"PUSULANIN HEP KUZEYİ GÖSTEREN İBRESİ GİBİ, BİR ERKEĞİN SUÇLAYAN PARMAĞI DA DAİMA, MUTLAKA BİR KADINI GÖSTERİR!" kitabın başlarında geçen cümle, sonlara doğru yeniden hatırlatılmış.
Farklı kuşaktan iki kadın, ihtiyar bir adam, yeryüzünün gelmiş geçmiş en zorba ve "adalet"ten en uzak kanunları, çaresizlikten çırpınan yaşamlar...
Evet, yıllardır biliyoruz, Afganistan'a saldırı oldu, Afganistan'da iç savaş oldu, Taliban yakıp yıktı, ve ABD, Afganistan'ı bombaladı, basın yazıyor, bizlere bildiriyor. Belki bir maçın skorunu izler gibi rahatça izliyoruz bu haberi, sonra da kumandanın tuşuna basıyoruz...
Fakat bu romanda, kendinizi birden Afganistan'da buluyor, parçalanmış bedenleri, parçalanmış yaşamları, çocuk gelinlere ve diğer kadınlara toplumun erkekleri ve İslam Devleti tarafından sunulan vahşet dolu yaşamı çıplak gözle görüyor, tanık oluyor, isyan ediyorsunuz! "Bu kadarı da olmaz, olamaz!"diye haykırmak istediğiniz anda, o kadarından çok daha fazlasının da olabileceğini görüyor ve yine, yeniden dehşete düşerek soluk soluğa devam ediyorsunuz!

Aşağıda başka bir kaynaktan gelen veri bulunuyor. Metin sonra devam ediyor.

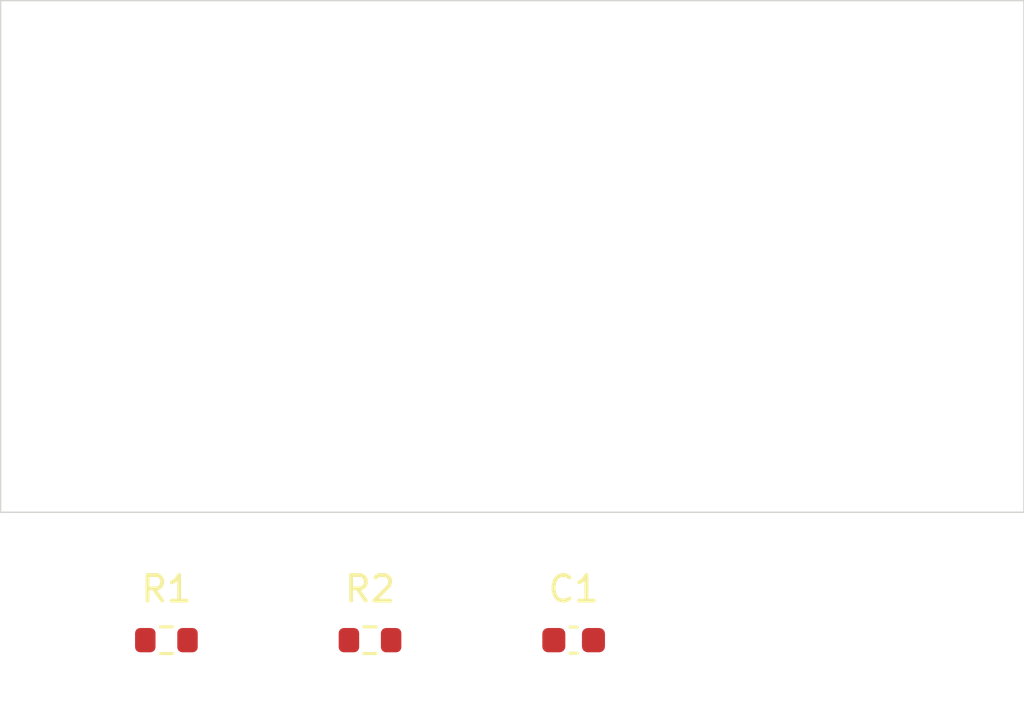
<source format=kicad_pcb>
(kicad_pcb (version 20241229) (generator "pcbnew") (generator_version "9.0")
  (general
  (thickness 1.6)
  (legacy_teardrops no))
  (paper "A4")
  (layers (0 "F.Cu" signal) (2 "B.Cu" signal) (9 "F.Adhes" user "F.Adhesive") (11 "B.Adhes" user "B.Adhesive") (13 "F.Paste" user) (15 "B.Paste" user) (5 "F.SilkS" user "F.Silkscreen") (7 "B.SilkS" user "B.Silkscreen") (1 "F.Mask" user) (3 "B.Mask" user) (17 "Dwgs.User" user "User.Drawings") (19 "Cmts.User" user "User.Comments") (21 "Eco1.User" user "User.Eco1") (23 "Eco2.User" user "User.Eco2") (25 "Edge.Cuts" user) (27 "Margin" user) (31 "F.CrtYd" user "F.Courtyard") (29 "B.CrtYd" user "B.Courtyard") (35 "F.Fab" user) (33 "B.Fab" user))
  (setup
  (pad_to_mask_clearance 0)
  (allow_soldermask_bridges_in_footprints no)
  (tenting front back)
  (pcbplotparams
    (layerselection "0x00000000_00000000_55555555_5755f5df")
    (plot_on_all_layers_selection "0x00000000_00000000_00000000_00000000")
    (disableapertmacros no)
    (usegerberextensions no)
    (usegerberattributes yes)
    (usegerberadvancedattributes yes)
    (creategerberjobfile yes)
    (dashed_line_dash_ratio 12.0)
    (dashed_line_gap_ratio 3.0)
    (svgprecision 4)
    (plotframeref no)
    (mode 1)
    (useauxorigin no)
    (hpglpennumber 1)
    (hpglpenspeed 20)
    (hpglpendiameter 15.0)
    (pdf_front_fp_property_popups yes)
    (pdf_back_fp_property_popups yes)
    (pdf_metadata yes)
    (pdf_single_document no)
    (dxfpolygonmode yes)
    (dxfimperialunits yes)
    (dxfusepcbnewfont yes)
    (psnegative no)
    (psa4output no)
    (plot_black_and_white yes)
    (plotinvisibletext no)
    (sketchpadsonfab no)
    (plotpadnumbers no)
    (hidednponfab no)
    (sketchdnponfab yes)
    (crossoutdnponfab yes)
    (subtractmaskfromsilk no)
    (outputformat 1)
    (mirror no)
    (drillshape 1)
    (scaleselection 1)
    (outputdirectory "")))
  (net 0 "")
  (footprint "Resistor_SMD:R_0603_1608Metric" (layer "F.Cu") (at 6.479999999999997 25.0))
  (footprint "Resistor_SMD:R_0603_1608Metric" (layer "F.Cu") (at 14.43999999999999 25.0))
  (footprint "Capacitor_SMD:C_0603_1608Metric" (layer "F.Cu") (at 22.399999999999984 25.0))
  (gr_rect
  (start 0 0)
  (end 40.0 20.0)
  (stroke (width 0.05) (type default))
  (fill no)
  (layer "Edge.Cuts")
  (uuid "09a7c127-c748-4803-bc15-6d5087bb4b9a"))
  (embedded_fonts no)
)
</source>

Savaşların, Taliban'ın ve cehaletten kurtulmasına müsaade edilmeyen, erkekleri kayıran ve kadına bir sokak köpeği, bir atık eşya kadar değer vermeyen şeriat kurallarının yol açtığı yıkımları bütün şeffaflığıyla okuyor, kimi zaman gözyaşlarınızı tutamıyor fakat yine de hayatta kalmak için çok iyi nedenleriniz varsa, bir kadın olarak bile hayatta kalınabileceğini görüyorsunuz!
Açlık, sefalet, savaş dolu uzun yıllar... Kadınlar için her şey çok daha zor...
Kıyaslama yapmayı doğru bulmuyorum fakat yine de belirtmek isterim ki bu roman, Uçurtma Avcısı'ndan çok daha ötelere gitmiş, hem yazarın kendini daha ileriye taşıdığını görüyoruz, hem de bu romanda Uçurtma Avcısı'nın aksine, ağırlıklı olarak "kalanların" yaşamını okuyoruz, "gidenlerin" değil.
Ayrıca bir kadın olarak bu ülkede kuşlar kadar özgür olduğumuzu hissettiren bir roman bu, her yöremizde olmasa bile...
Romanın sürükleyiciliğinden bahsetmeye gerek bile yok, Khaled Hosseini'yi okuyanlar bilirler, her iki romanı da birbirinini devamı gibi ardarda okudum ve akıcılık, üslup ve gerçekçilik konusunda mükemmel bir yazar olduğunu düşünüyorum...
Dilerim yaşamı boyunca Afganistan'ı yazmaya devam eder, medyanın samimiyetsizliğinden uzak, yeni yazarlara da öncü olur, çünkü yazmalılar, göstermeliler dünyaya, acıları derinden hissettirmeliler, Afganistan'a neler yapıldı, toplum neden ilerleyemedi ve yaşamlar nasıl paramparça oldu, ne uğruna?